There seem to be two options:

  1. Obtain the host pc's LAN IP and connect to that
  2. Connect to localhost

Option 1 usually works well, but not always: The host pc may not necessaily have an IP, in which case there's nothing to connect to. Also, in some scenarios all LAN traffic is directed through a company-wide proxy which will disrupt this mechanism.

That lead me to try out option 2. To my surprise it seems to work, but I need to be more sure than simply "it seems to work". I've googled all over but can't find any definitive answer, not even on Microsoft's site like e.g. http://msdn.microsoft.com/en-us/library/ff754351(v=VS.92).aspx. So this is my question:

What exactly is the defined behavior of connecting to localhost from a WP7 app?
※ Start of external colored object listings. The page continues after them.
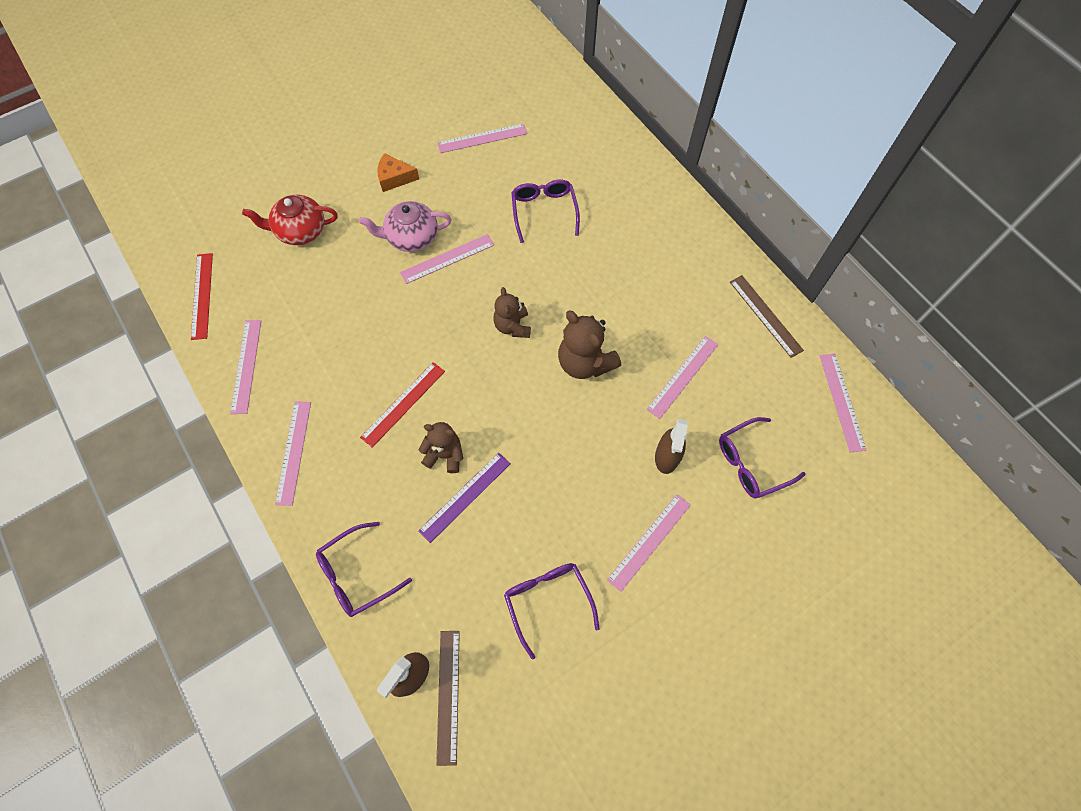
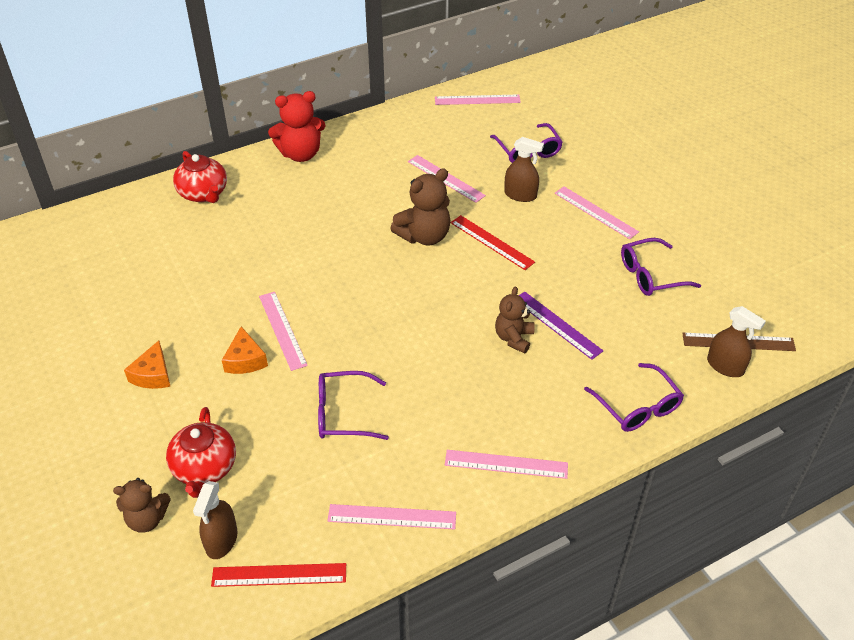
camera: 85 degrees left, 20 degrees down
(235, 254) = (221, 540): none -> brown spray bottle
(403, 404) = (455, 369): red ruler -> red ruler (491, 242)
(411, 237) = (245, 360): pink teapot -> orange cheese
(482, 138) = (123, 295): pink ruler -> none
(512, 326) = (376, 283): brown teddy bear -> brown teddy bear (147, 519)
(544, 211) = (242, 252): purple glasses -> purple glasses (343, 413)
(621, 167) = (203, 193): none -> red teapot
(697, 235) = (300, 154): none -> red teddy bear
(765, 315) = (393, 126): brown ruler -> none

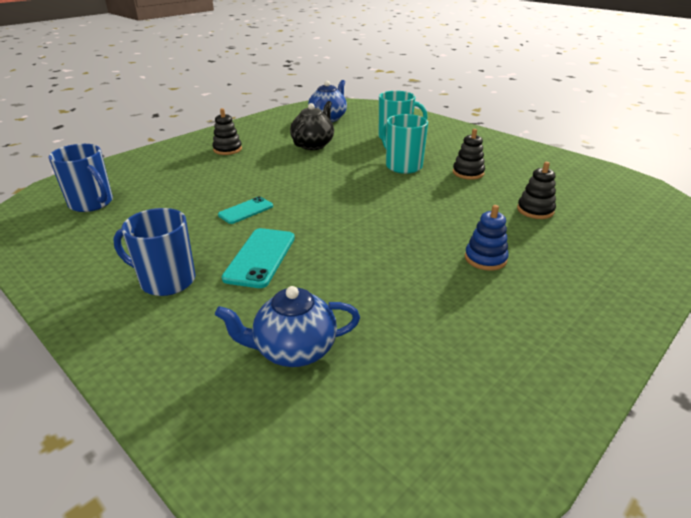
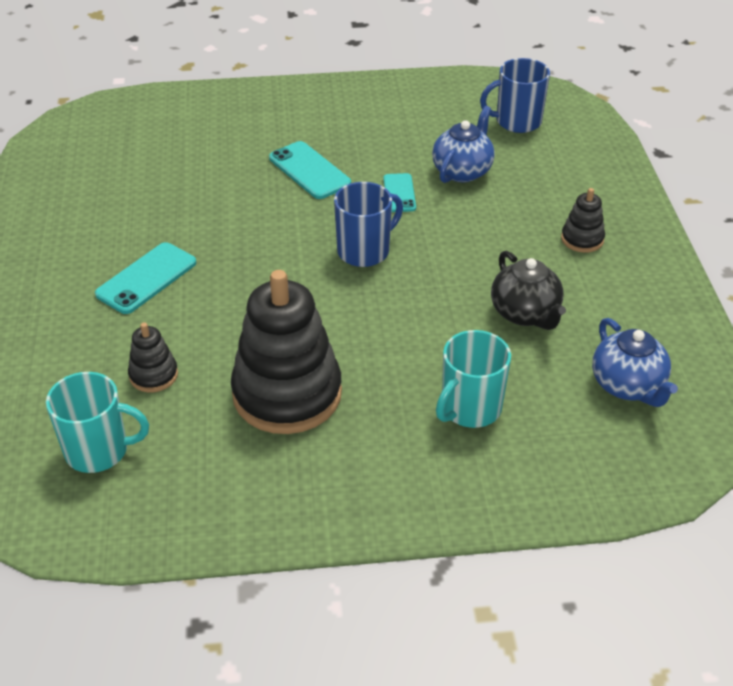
camera: 130 degrees right, 10 degrees up
(166, 281) = (334, 124): blue mug -> blue mug (365, 251)
(293, 350) = (193, 144): blue teapot -> blue teapot (462, 171)
(403, 166) = (372, 351): turquoise mug -> turquoise mug (99, 450)
(468, 173) = (287, 394): black stacking toy -> black stacking toy, size x2.21
(485, 259) = (146, 278): blue stacking toy -> turquoise phone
Altrernatively, is there a fool-proof way of connecting back to the host-pc?

(Let me stress this again: For this particular purpose I can't use toasts, because the development pc may not even be online.)

Edit: I work at EQATEC and the开发者_运维百科 application in question is the EQATEC Profiler. Right now the profiler/app-communication is handled by injecting a socket/http-client into the deployed WP7 app that connects back to the profiler's LAN IP address. It works very well and is really fast, but in some very rare cases users are offline and therefore doesn't have an IP, or have some prohibitive lan proxy rules.

Therefore connecting to "localhost" would be excellent if that somehow magically would always work for everybody. It works for me and a couple of test-users, but does it work for all our many thousand profiler users all over the world? I'd like to be more sure.


"localhost" by definition is the machine running the code (well specifically the NIC doing the communication). For either the Phone or the Emulator, that would mean the phone or the emulator, not the PC they are attached to.

When you attach to a PC, you do have a network - it's an RNDIS connection in which both sides get an IP address which traditionally (pre-WP7) could be resolved with 'ppp-peer', though I've not tested that resolution on the Phone. I suspect it will be the same, since WMDC is still what's connecting and they'd have little reason to change that connection mechanism.

If the emulator is resolving localhost to the PC on which is resides, that's a definite bug and I would not count on it continuing to work as they add more robust socket support to the Phone platform.


System.Net.Sockets.Socket isn't really currently available for WP7 programming, but it might be available at some future point (maybe in Mango... maybe...)

AFAIK, the only way to reliably do what you want to do is to set up an http server on the development PC and to provide your app with an HTTP address of that server - or to route messages via some "Cloud proxy"

I'm surprised localhost works at all on the real device... I can only assume that they are asking the connected PC to resolve that DNS name - but even then I'm surprised 127.0.0.1 works.


The ip you're looking for is "192.168.55.100"

That's the ip address the phone uses to connect to the host pc.

If you'd like to connect to the phone, apparently its ip address will be "192.168.55.101"

For the emulator just use localhost or 127.0.0.1

This is from the old ActiveSync days, so I don't know how official it is or how likely it is to last, but for right now at least it worked on my phone.